There are several types of smell disorders depending on how the sense of smell is affected. People who have smell disorders experience either a loss in their ability to smell or changes in the way they perceive odors.
Some people have hyposmia, which occurs when their ability to detect odor is reduced. This smell disorder is common in people who have upper respiratory infections or nasal congestion. This is usually temporary and goes away when the infection clears up.
Other people can’t detect odor at all, which is called anosmia. This type of smell disorder is sometimes the result of head trauma, usually from an automobile accident. It can sometimes be caused by aging. In rare cases, anosmia is inherited.
Sometimes a loss of smell can be accompanied by a change in the perception of odors. This type of smell disorder is called dysosmia. Familiar odors may become distorted, or an odor that usually smells pleasant instead smells foul. Sometimes people with this type of smell disorder also experience headaches, dizziness, shortness of breath, or anxiety.
Still others may perceive a smell that isn’t present at all, which is called phantosmia.
If you think you have a problem with your sense of smell, try to identify and record the circumstances surrounding it. Ask yourself the following questions:
• When did I first become aware of it?
• Did I have a cold or the flu?
• Did I have a head injury?
Ask yourself these questions:
• Was I exposed to air pollutants, pollens, danders, or dust to which I might be allergic?

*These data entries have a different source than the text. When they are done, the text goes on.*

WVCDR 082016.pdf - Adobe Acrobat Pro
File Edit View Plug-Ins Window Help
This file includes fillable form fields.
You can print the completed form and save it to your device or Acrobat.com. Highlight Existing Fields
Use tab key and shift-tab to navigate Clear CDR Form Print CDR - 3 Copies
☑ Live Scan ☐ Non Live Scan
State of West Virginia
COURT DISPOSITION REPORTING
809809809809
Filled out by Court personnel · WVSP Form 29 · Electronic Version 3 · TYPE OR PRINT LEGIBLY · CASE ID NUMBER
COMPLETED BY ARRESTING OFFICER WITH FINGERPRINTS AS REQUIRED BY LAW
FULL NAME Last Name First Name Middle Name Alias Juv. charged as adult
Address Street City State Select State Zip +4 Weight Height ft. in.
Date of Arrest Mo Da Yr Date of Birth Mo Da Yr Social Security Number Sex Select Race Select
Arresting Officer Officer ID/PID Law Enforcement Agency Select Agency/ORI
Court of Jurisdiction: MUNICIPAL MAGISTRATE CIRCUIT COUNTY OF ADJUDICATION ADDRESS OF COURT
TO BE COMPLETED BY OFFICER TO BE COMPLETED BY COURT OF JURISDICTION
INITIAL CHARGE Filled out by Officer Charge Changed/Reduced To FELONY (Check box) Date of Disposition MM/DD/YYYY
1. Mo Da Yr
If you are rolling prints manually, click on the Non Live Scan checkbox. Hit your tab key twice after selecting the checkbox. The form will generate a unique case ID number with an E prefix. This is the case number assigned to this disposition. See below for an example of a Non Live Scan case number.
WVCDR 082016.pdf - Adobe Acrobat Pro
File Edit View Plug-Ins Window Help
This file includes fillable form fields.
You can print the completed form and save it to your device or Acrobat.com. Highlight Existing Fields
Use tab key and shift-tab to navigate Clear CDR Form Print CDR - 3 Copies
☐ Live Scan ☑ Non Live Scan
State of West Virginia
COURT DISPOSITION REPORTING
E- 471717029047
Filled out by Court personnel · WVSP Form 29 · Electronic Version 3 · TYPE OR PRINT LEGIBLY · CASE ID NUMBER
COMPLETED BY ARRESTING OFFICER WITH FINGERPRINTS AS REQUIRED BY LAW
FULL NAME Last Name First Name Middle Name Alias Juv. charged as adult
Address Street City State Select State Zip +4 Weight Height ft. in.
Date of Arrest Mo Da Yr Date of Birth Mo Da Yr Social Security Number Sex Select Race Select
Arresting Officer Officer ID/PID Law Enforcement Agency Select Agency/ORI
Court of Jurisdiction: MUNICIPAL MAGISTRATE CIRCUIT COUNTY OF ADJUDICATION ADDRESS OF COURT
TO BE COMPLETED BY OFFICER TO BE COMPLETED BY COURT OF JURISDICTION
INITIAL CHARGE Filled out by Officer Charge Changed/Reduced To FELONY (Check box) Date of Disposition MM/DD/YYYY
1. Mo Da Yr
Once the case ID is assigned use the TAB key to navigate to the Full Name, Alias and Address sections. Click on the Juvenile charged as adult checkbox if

• Is this a recurring problem?
• Does it come at any special time, like during the hayfever season?
Bring this information with you when you visit your physician. Also, be prepared to tell him about your general health and any medications you are taking. The correct diagnosis by a trained health professional can provide reassurance that your problem with smell is not imaginary.
Your doctor may refer you to an otolaryngologist, or specialist in diseases of the ear, nose, and throat. After a complete medical history and physical examination, your doctor may run special tests to determine the extent and nature of your smell disorder.

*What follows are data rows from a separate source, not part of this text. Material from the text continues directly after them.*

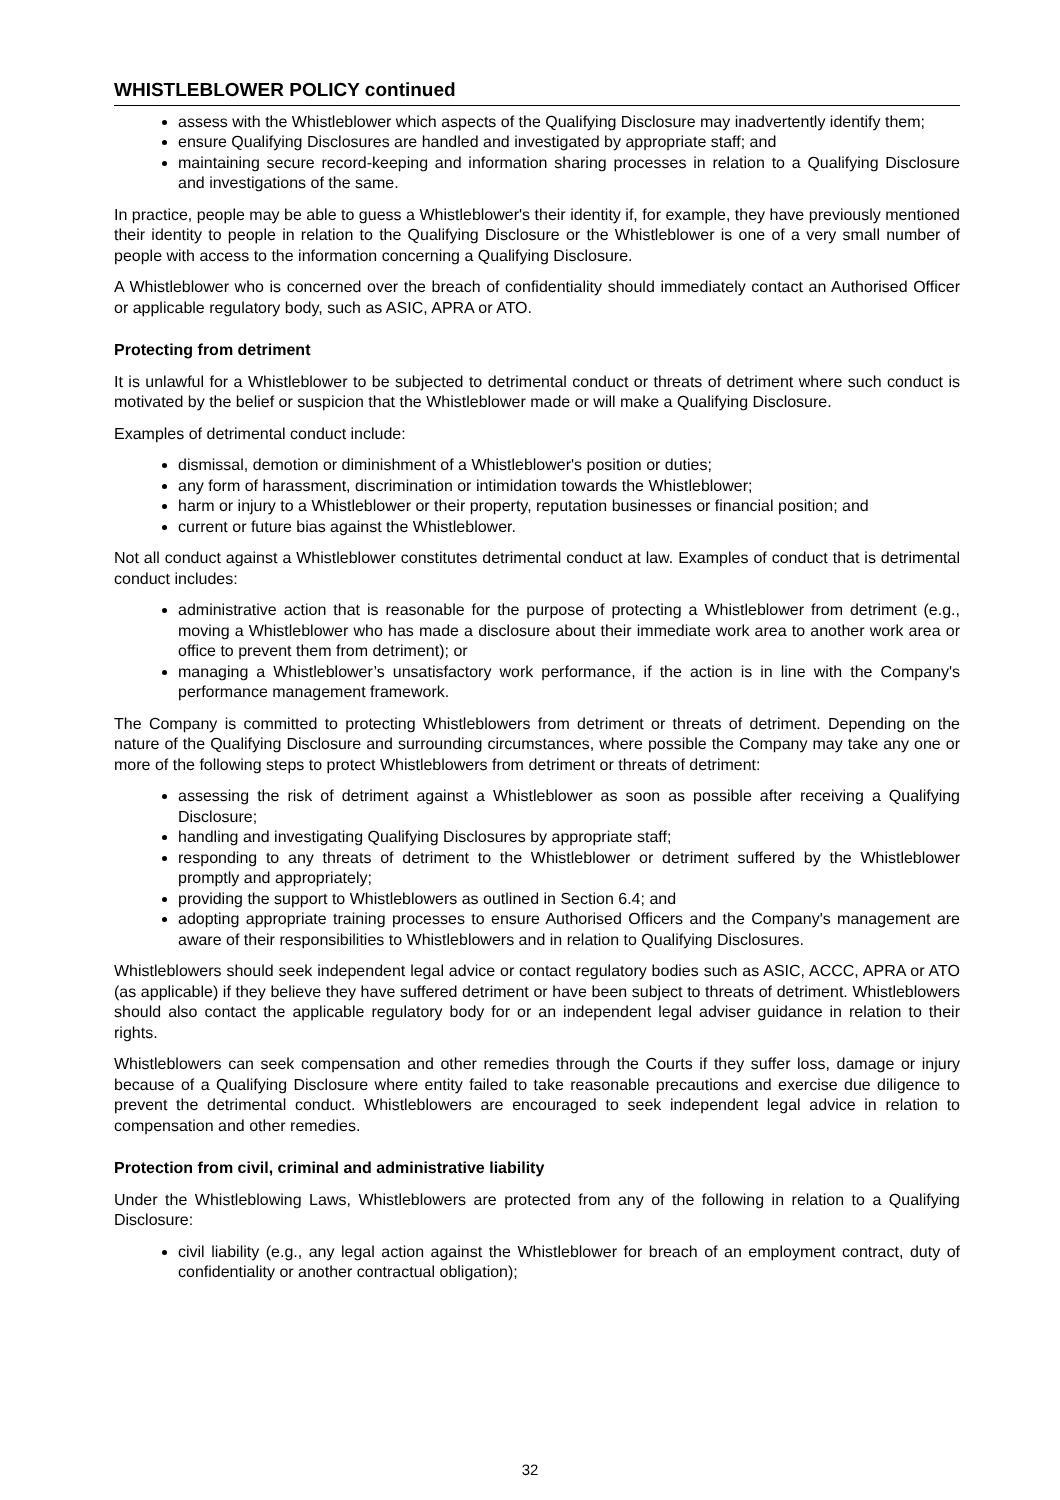WHISTLEBLOWER POLICY continued
assess with the Whistleblower which aspects of the Qualifying Disclosure may inadvertently identify them;
ensure Qualifying Disclosures are handled and investigated by appropriate staff; and
maintaining secure record-keeping and information sharing processes in relation to a Qualifying Disclosure and investigations of the same.
In practice, people may be able to guess a Whistleblower's their identity if, for example, they have previously mentioned their identity to people in relation to the Qualifying Disclosure or the Whistleblower is one of a very small number of people with access to the information concerning a Qualifying Disclosure.
A Whistleblower who is concerned over the breach of confidentiality should immediately contact an Authorised Officer or applicable regulatory body, such as ASIC, APRA or ATO.
Protecting from detriment
It is unlawful for a Whistleblower to be subjected to detrimental conduct or threats of detriment where such conduct is motivated by the belief or suspicion that the Whistleblower made or will make a Qualifying Disclosure.
Examples of detrimental conduct include:
dismissal, demotion or diminishment of a Whistleblower's position or duties;
any form of harassment, discrimination or intimidation towards the Whistleblower;
harm or injury to a Whistleblower or their property, reputation businesses or financial position; and
current or future bias against the Whistleblower.
Not all conduct against a Whistleblower constitutes detrimental conduct at law. Examples of conduct that is detrimental conduct includes:
administrative action that is reasonable for the purpose of protecting a Whistleblower from detriment (e.g., moving a Whistleblower who has made a disclosure about their immediate work area to another work area or office to prevent them from detriment); or
managing a Whistleblower’s unsatisfactory work performance, if the action is in line with the Company's performance management framework.
The Company is committed to protecting Whistleblowers from detriment or threats of detriment. Depending on the nature of the Qualifying Disclosure and surrounding circumstances, where possible the Company may take any one or more of the following steps to protect Whistleblowers from detriment or threats of detriment:
assessing the risk of detriment against a Whistleblower as soon as possible after receiving a Qualifying Disclosure;
handling and investigating Qualifying Disclosures by appropriate staff;
responding to any threats of detriment to the Whistleblower or detriment suffered by the Whistleblower promptly and appropriately;
providing the support to Whistleblowers as outlined in Section 6.4; and
adopting appropriate training processes to ensure Authorised Officers and the Company's management are aware of their responsibilities to Whistleblowers and in relation to Qualifying Disclosures.
Whistleblowers should seek independent legal advice or contact regulatory bodies such as ASIC, ACCC, APRA or ATO (as applicable) if they believe they have suffered detriment or have been subject to threats of detriment. Whistleblowers should also contact the applicable regulatory body for or an independent legal adviser guidance in relation to their rights.
Whistleblowers can seek compensation and other remedies through the Courts if they suffer loss, damage or injury because of a Qualifying Disclosure where entity failed to take reasonable precautions and exercise due diligence to prevent the detrimental conduct. Whistleblowers are encouraged to seek independent legal advice in relation to compensation and other remedies.
Protection from civil, criminal and administrative liability
Under the Whistleblowing Laws, Whistleblowers are protected from any of the following in relation to a Qualifying Disclosure:
civil liability (e.g., any legal action against the Whistleblower for breach of an employment contract, duty of confidentiality or another contractual obligation);
32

Some tests measure the smallest amount of odor you can detect. You also may receive an easily administered “scratch and sniff” test — that is commercially available to doctors — to determine how well you can identify various odors from a list of possibilities.
Your doctor may ask you to compare the smells of different chemicals, or to indicate how much the intensity of the smell grows when its chemical concentration is increased. By using these tests, your doctor can determine if you have hyposmia, anosmia, or another type of smell disorder.

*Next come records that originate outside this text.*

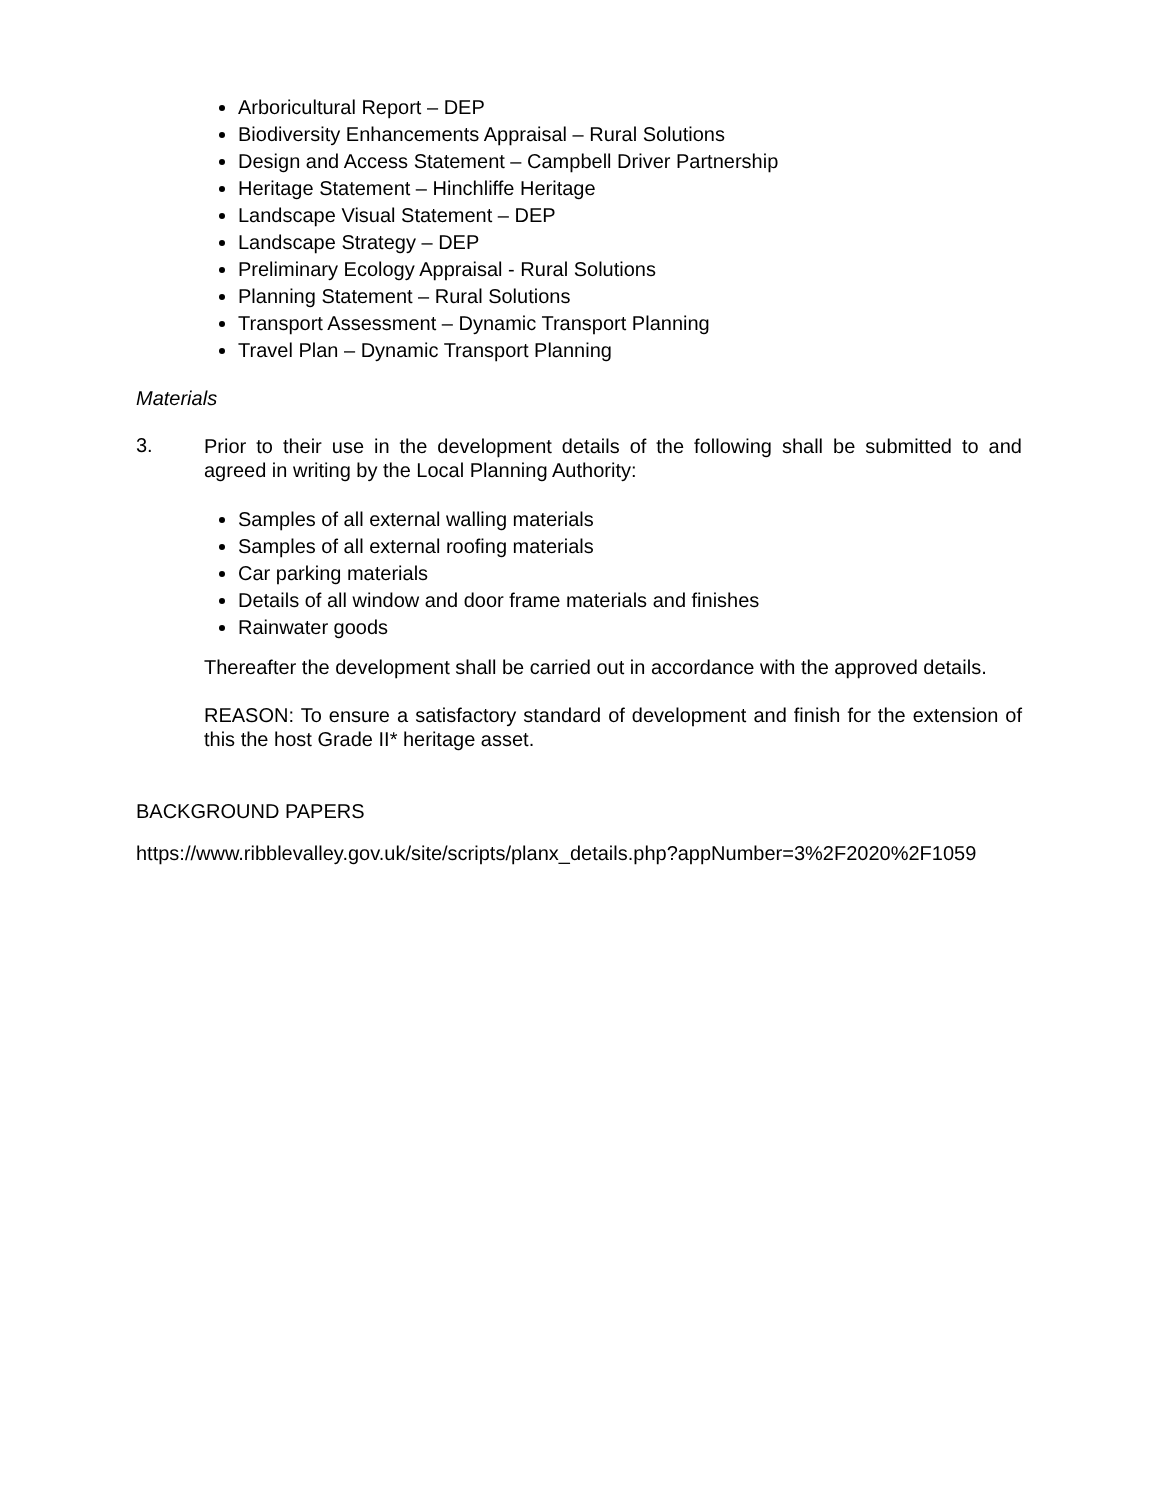Arboricultural Report – DEP
Biodiversity Enhancements Appraisal – Rural Solutions
Design and Access Statement – Campbell Driver Partnership
Heritage Statement – Hinchliffe Heritage
Landscape Visual Statement – DEP
Landscape Strategy – DEP
Preliminary Ecology Appraisal - Rural Solutions
Planning Statement – Rural Solutions
Transport Assessment – Dynamic Transport Planning
Travel Plan – Dynamic Transport Planning
Materials
3.
Prior to their use in the development details of the following shall be submitted to and agreed in writing by the Local Planning Authority:
Samples of all external walling materials
Samples of all external roofing materials
Car parking materials
Details of all window and door frame materials and finishes
Rainwater goods
Thereafter the development shall be carried out in accordance with the approved details.
REASON: To ensure a satisfactory standard of development and finish for the extension of this the host Grade II* heritage asset.
BACKGROUND PAPERS
https://www.ribblevalley.gov.uk/site/scripts/planx_details.php?appNumber=3%2F2020%2F1059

In some cases, your doctor may need to perform a nasal examination with a nasal endoscope, an instrument which illuminates and magnifies the areas of the nose where the problem may exist. This test can help identify the area and extent of the problem and help your doctor select the right treatment.
If your doctor suspects that the nerves of smell or other parts of the nose and head that can’t be seen by an endoscope are involved, he or she may order an X-ray, usually a CAT scan, to look further into the nose and sinuses.
If you think you have a smell disorder, see your doctor. Diagnosis of a smell disorder is important because once the cause is found, your doctor may be able to treat your smell disorder. Many types of smell problems are reversible, but if they are not, counseling and self-help techniques may help you cope.